In the entries below, find the line containing "left ear: (2, 223)". Copy it and all lines after it, exactly, through the end.

········

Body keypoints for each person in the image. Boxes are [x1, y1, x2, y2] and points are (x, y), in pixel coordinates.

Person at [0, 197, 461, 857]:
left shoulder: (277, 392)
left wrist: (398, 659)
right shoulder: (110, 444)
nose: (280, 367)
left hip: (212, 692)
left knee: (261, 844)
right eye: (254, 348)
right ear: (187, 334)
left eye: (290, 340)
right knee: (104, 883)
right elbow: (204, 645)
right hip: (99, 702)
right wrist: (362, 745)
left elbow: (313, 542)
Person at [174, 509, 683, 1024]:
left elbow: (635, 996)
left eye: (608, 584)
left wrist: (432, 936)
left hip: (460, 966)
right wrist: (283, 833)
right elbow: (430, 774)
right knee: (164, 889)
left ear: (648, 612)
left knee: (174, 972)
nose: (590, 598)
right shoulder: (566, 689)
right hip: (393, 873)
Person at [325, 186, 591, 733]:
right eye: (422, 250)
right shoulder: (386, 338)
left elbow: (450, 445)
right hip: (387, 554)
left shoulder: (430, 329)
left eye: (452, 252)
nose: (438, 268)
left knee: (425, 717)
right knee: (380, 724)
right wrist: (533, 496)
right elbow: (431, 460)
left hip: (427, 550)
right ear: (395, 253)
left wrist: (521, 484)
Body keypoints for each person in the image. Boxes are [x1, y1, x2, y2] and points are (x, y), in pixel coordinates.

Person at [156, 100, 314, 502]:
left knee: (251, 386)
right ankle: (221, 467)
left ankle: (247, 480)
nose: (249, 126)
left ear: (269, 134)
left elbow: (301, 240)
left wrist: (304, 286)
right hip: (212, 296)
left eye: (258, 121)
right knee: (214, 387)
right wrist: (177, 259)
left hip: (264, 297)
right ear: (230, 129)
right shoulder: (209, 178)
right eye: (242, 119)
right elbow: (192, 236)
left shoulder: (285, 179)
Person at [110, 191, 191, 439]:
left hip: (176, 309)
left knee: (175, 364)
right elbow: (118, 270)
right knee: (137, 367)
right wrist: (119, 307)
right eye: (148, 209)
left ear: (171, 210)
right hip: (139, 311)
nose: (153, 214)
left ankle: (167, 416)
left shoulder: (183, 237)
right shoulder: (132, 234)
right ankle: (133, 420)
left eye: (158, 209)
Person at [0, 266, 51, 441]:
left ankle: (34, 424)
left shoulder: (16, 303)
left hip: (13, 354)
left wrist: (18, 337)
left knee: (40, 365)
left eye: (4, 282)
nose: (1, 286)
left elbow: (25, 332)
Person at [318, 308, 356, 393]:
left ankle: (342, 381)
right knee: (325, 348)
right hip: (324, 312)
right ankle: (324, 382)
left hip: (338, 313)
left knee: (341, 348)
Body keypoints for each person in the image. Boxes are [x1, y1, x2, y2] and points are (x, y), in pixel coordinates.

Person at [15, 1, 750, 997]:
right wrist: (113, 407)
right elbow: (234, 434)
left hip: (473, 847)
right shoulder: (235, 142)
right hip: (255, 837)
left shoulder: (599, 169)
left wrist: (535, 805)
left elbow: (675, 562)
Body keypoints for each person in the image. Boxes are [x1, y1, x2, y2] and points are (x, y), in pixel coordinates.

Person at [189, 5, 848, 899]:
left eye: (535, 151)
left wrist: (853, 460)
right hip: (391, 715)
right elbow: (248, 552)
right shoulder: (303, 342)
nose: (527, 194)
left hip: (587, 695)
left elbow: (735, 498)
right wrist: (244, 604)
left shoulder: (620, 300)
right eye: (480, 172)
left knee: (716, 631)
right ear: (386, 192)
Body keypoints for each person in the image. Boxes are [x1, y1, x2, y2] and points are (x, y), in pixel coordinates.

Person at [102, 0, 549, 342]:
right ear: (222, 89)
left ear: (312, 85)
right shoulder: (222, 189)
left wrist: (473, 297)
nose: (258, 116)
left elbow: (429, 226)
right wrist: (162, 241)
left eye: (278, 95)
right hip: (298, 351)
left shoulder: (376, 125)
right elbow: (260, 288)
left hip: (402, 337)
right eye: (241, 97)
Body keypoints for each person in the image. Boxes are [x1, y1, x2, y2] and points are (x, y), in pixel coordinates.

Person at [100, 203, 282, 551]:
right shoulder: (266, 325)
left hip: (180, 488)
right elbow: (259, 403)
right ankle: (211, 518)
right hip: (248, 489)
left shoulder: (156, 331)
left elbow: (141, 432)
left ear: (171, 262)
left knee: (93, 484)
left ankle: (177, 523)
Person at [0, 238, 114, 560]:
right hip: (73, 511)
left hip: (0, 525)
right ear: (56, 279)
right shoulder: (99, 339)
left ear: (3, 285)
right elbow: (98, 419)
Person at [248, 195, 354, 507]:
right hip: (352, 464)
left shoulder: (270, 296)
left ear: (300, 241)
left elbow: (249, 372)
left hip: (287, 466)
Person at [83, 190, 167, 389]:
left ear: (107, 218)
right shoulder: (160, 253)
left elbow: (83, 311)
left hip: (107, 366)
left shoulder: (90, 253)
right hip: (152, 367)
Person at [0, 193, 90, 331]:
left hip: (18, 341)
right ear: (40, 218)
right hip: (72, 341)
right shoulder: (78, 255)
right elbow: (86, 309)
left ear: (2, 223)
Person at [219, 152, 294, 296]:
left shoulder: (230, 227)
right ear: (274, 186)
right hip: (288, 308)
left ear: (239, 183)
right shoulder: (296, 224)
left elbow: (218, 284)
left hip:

········

_Completed exercise_
left ear: (2, 223)
Person at [219, 152, 294, 296]:
left shoulder: (230, 227)
right ear: (274, 186)
right hip: (288, 308)
left ear: (239, 183)
right shoulder: (296, 224)
left elbow: (218, 284)
left hip:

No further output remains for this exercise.